- [Data excerpts]:
=======

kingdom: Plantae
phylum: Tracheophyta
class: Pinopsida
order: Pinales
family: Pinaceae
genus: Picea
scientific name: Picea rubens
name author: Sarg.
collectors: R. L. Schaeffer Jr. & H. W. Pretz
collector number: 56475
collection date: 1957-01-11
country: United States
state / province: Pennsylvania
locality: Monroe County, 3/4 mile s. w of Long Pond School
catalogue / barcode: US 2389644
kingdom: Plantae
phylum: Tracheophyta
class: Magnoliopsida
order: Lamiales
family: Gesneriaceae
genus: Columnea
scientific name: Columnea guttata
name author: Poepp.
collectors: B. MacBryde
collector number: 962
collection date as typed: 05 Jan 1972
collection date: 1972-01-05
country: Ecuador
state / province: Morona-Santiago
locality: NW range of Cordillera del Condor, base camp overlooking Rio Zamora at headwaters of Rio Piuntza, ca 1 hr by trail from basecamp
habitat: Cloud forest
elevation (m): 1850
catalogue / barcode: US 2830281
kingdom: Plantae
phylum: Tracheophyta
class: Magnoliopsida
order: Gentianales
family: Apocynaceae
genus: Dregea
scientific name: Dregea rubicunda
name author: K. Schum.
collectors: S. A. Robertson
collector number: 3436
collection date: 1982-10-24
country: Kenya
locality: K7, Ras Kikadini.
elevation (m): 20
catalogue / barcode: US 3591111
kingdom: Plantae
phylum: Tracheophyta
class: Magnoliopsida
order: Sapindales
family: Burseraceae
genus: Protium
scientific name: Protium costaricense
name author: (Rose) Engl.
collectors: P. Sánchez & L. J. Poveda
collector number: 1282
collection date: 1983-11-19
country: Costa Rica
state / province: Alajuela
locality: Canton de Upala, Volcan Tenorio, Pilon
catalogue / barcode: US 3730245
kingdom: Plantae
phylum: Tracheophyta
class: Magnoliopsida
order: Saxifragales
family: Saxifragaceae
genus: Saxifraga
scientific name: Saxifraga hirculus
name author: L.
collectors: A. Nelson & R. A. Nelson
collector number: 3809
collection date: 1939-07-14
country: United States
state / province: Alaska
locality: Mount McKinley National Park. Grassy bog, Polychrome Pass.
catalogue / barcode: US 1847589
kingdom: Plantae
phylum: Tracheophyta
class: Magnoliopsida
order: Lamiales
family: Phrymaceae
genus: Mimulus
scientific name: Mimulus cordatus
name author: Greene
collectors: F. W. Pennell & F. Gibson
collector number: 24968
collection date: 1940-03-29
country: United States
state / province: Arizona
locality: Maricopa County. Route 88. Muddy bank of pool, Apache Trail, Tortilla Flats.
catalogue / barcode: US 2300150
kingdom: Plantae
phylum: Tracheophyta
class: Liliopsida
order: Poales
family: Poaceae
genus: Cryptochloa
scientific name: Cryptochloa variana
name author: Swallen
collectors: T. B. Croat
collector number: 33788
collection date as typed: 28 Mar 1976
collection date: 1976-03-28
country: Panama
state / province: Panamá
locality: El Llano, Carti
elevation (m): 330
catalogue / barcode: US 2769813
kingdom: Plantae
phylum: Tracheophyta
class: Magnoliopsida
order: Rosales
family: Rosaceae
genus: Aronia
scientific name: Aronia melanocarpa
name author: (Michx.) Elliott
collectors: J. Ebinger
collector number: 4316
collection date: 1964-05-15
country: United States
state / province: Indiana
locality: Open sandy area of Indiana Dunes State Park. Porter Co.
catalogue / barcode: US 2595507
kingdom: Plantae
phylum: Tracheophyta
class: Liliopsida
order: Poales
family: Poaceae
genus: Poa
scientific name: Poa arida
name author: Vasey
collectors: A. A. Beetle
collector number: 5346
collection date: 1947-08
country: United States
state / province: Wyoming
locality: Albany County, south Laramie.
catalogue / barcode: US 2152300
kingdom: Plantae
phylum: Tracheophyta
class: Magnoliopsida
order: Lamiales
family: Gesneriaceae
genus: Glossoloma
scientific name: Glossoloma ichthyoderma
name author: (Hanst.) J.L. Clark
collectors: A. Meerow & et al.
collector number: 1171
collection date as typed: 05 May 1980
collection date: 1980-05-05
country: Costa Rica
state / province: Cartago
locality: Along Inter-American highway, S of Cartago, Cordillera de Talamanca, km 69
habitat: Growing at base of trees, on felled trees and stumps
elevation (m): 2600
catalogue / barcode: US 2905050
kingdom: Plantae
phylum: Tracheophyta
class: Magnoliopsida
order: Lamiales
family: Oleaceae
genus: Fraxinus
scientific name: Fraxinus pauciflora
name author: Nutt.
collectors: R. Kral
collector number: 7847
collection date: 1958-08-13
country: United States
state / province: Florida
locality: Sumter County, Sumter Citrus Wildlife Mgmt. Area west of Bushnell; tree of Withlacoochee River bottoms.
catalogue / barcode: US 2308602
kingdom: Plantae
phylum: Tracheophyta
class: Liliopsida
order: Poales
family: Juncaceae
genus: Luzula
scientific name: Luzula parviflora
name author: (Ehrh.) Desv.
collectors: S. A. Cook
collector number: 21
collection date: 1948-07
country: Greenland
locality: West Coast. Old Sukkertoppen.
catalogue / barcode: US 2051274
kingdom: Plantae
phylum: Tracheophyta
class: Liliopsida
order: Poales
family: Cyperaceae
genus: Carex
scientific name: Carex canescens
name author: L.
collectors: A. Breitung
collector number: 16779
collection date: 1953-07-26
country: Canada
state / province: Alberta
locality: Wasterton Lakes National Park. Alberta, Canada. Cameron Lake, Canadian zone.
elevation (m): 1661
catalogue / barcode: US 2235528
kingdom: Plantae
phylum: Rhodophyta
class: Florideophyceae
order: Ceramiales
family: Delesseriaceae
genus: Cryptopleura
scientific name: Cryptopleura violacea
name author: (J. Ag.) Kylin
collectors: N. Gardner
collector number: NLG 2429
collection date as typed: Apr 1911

=======

Retype all of the lines above character for character, in the same order.

- [Exercise result]:
kingdom: Plantae
phylum: Tracheophyta
class: Pinopsida
order: Pinales
family: Pinaceae
genus: Picea
scientific name: Picea rubens
name author: Sarg.
collectors: R. L. Schaeffer Jr. & H. W. Pretz
collector number: 56475
collection date: 1957-01-11
country: United States
state / province: Pennsylvania
locality: Monroe County, 3/4 mile s. w of Long Pond School
catalogue / barcode: US 2389644
kingdom: Plantae
phylum: Tracheophyta
class: Magnoliopsida
order: Lamiales
family: Gesneriaceae
genus: Columnea
scientific name: Columnea guttata
name author: Poepp.
collectors: B. MacBryde
collector number: 962
collection date as typed: 05 Jan 1972
collection date: 1972-01-05
country: Ecuador
state / province: Morona-Santiago
locality: NW range of Cordillera del Condor, base camp overlooking Rio Zamora at headwaters of Rio Piuntza, ca 1 hr by trail from basecamp
habitat: Cloud forest
elevation (m): 1850
catalogue / barcode: US 2830281
kingdom: Plantae
phylum: Tracheophyta
class: Magnoliopsida
order: Gentianales
family: Apocynaceae
genus: Dregea
scientific name: Dregea rubicunda
name author: K. Schum.
collectors: S. A. Robertson
collector number: 3436
collection date: 1982-10-24
country: Kenya
locality: K7, Ras Kikadini.
elevation (m): 20
catalogue / barcode: US 3591111
kingdom: Plantae
phylum: Tracheophyta
class: Magnoliopsida
order: Sapindales
family: Burseraceae
genus: Protium
scientific name: Protium costaricense
name author: (Rose) Engl.
collectors: P. Sánchez & L. J. Poveda
collector number: 1282
collection date: 1983-11-19
country: Costa Rica
state / province: Alajuela
locality: Canton de Upala, Volcan Tenorio, Pilon
catalogue / barcode: US 3730245
kingdom: Plantae
phylum: Tracheophyta
class: Magnoliopsida
order: Saxifragales
family: Saxifragaceae
genus: Saxifraga
scientific name: Saxifraga hirculus
name author: L.
collectors: A. Nelson & R. A. Nelson
collector number: 3809
collection date: 1939-07-14
country: United States
state / province: Alaska
locality: Mount McKinley National Park. Grassy bog, Polychrome Pass.
catalogue / barcode: US 1847589
kingdom: Plantae
phylum: Tracheophyta
class: Magnoliopsida
order: Lamiales
family: Phrymaceae
genus: Mimulus
scientific name: Mimulus cordatus
name author: Greene
collectors: F. W. Pennell & F. Gibson
collector number: 24968
collection date: 1940-03-29
country: United States
state / province: Arizona
locality: Maricopa County. Route 88. Muddy bank of pool, Apache Trail, Tortilla Flats.
catalogue / barcode: US 2300150
kingdom: Plantae
phylum: Tracheophyta
class: Liliopsida
order: Poales
family: Poaceae
genus: Cryptochloa
scientific name: Cryptochloa variana
name author: Swallen
collectors: T. B. Croat
collector number: 33788
collection date as typed: 28 Mar 1976
collection date: 1976-03-28
country: Panama
state / province: Panamá
locality: El Llano, Carti
elevation (m): 330
catalogue / barcode: US 2769813
kingdom: Plantae
phylum: Tracheophyta
class: Magnoliopsida
order: Rosales
family: Rosaceae
genus: Aronia
scientific name: Aronia melanocarpa
name author: (Michx.) Elliott
collectors: J. Ebinger
collector number: 4316
collection date: 1964-05-15
country: United States
state / province: Indiana
locality: Open sandy area of Indiana Dunes State Park. Porter Co.
catalogue / barcode: US 2595507
kingdom: Plantae
phylum: Tracheophyta
class: Liliopsida
order: Poales
family: Poaceae
genus: Poa
scientific name: Poa arida
name author: Vasey
collectors: A. A. Beetle
collector number: 5346
collection date: 1947-08
country: United States
state / province: Wyoming
locality: Albany County, south Laramie.
catalogue / barcode: US 2152300
kingdom: Plantae
phylum: Tracheophyta
class: Magnoliopsida
order: Lamiales
family: Gesneriaceae
genus: Glossoloma
scientific name: Glossoloma ichthyoderma
name author: (Hanst.) J.L. Clark
collectors: A. Meerow & et al.
collector number: 1171
collection date as typed: 05 May 1980
collection date: 1980-05-05
country: Costa Rica
state / province: Cartago
locality: Along Inter-American highway, S of Cartago, Cordillera de Talamanca, km 69
habitat: Growing at base of trees, on felled trees and stumps
elevation (m): 2600
catalogue / barcode: US 2905050
kingdom: Plantae
phylum: Tracheophyta
class: Magnoliopsida
order: Lamiales
family: Oleaceae
genus: Fraxinus
scientific name: Fraxinus pauciflora
name author: Nutt.
collectors: R. Kral
collector number: 7847
collection date: 1958-08-13
country: United States
state / province: Florida
locality: Sumter County, Sumter Citrus Wildlife Mgmt. Area west of Bushnell; tree of Withlacoochee River bottoms.
catalogue / barcode: US 2308602
kingdom: Plantae
phylum: Tracheophyta
class: Liliopsida
order: Poales
family: Juncaceae
genus: Luzula
scientific name: Luzula parviflora
name author: (Ehrh.) Desv.
collectors: S. A. Cook
collector number: 21
collection date: 1948-07
country: Greenland
locality: West Coast. Old Sukkertoppen.
catalogue / barcode: US 2051274
kingdom: Plantae
phylum: Tracheophyta
class: Liliopsida
order: Poales
family: Cyperaceae
genus: Carex
scientific name: Carex canescens
name author: L.
collectors: A. Breitung
collector number: 16779
collection date: 1953-07-26
country: Canada
state / province: Alberta
locality: Wasterton Lakes National Park. Alberta, Canada. Cameron Lake, Canadian zone.
elevation (m): 1661
catalogue / barcode: US 2235528
kingdom: Plantae
phylum: Rhodophyta
class: Florideophyceae
order: Ceramiales
family: Delesseriaceae
genus: Cryptopleura
scientific name: Cryptopleura violacea
name author: (J. Ag.) Kylin
collectors: N. Gardner
collector number: NLG 2429
collection date as typed: Apr 1911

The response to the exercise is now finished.